* **PASSAGE**
Feudalist Libertarians want Nature Preserves

Authored by Serban V.C. Enache via Hereticus Economicus:
A recent article on Mises dot org, written by one Gor Mkrtchian makes the case for the privatization of public lands and elimination of the property tax. The article claims this “will further boost the voluntary stewardship of natural preserves.”
“The question is, what mechanism should decide how much and which land should be kept wild, and how much and which land should not for the sake of development, balancing the demand for wildlife preserves with the demand for all other goods? […]
The market has assigned to nature an enormous, multifaceted lot. Privatizing public lands while removing taxes on property and outdoor recreation will further boost the voluntary stewardship of natural preserves. Meanwhile, market freedom will also grant the flexibility to utilize portions of these parks to serve the consumers’ most pressing economic needs outside of nature preservation.”
The article argues under the false premise of ‘the free market’ that private agents will better manage productive land and land destined for conservation than state agents, be they federal or local. While the article notes the existence and work of land conservation trusts, it makes no mention of land-value taxation. More so, the article doesn’t mention the word “rent” at all!
So in fact, it’s arguing for a scenario in which landlords would be able to capture 100 percent the value of location [it was less than 100 under the property tax]. The article is arguing for a 100 percent private toll booth on the real economy [on labor and capital], a rentier excess charge slapped onto the cost of production.

Do you think the libertarians behind Mises dot org are the last bastion of Classical economics? Think again! They’re neoliberal as it gets.

The property tax has indeed regressive effects on the economy. But the solution isn’t to simply eliminate it, but to replace it, alongside taxes on labor, sales, and enterprise, with a land-value tax [also called the site value tax, the tax on the unimproved value of land]. Every value of location left untaxed by the Government is free to be pledged to landlords as rent, or to money lenders as interest.

* **QUESTIONS**
(a) Reproduce word for word the part of the essay on privatizing public lands between "So in fact, it’s" and "lenders as interest.", inclusive.
(b) What two other names does the essay on privatizing public lands give for the land-value tax?

* **THE DATA**
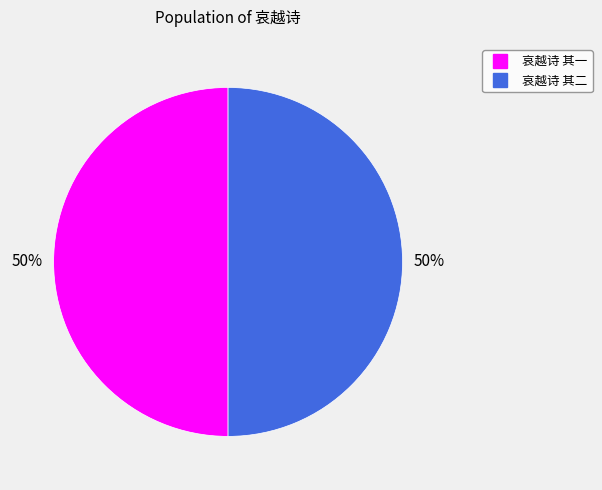

True or false: 哀越诗 其二 accounts for 50% of the total.

True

* **ANSWER SET**
(a)
So in fact, it’s arguing for a scenario in which landlords would be able to capture 100 percent the value of location [it was less than 100 under the property tax]. The article is arguing for a 100 percent private toll booth on the real economy [on labor and capital], a rentier excess charge slapped onto the cost of production.

Do you think the libertarians behind Mises dot org are the last bastion of Classical economics? Think again! They’re neoliberal as it gets.

The property tax has indeed regressive effects on the economy. But the solution isn’t to simply eliminate it, but to replace it, alongside taxes on labor, sales, and enterprise, with a land-value tax [also called the site value tax, the tax on the unimproved value of land]. Every value of location left untaxed by the Government is free to be pledged to landlords as rent, or to money lenders as interest.

(b) The site value tax and the tax on the unimproved value of land.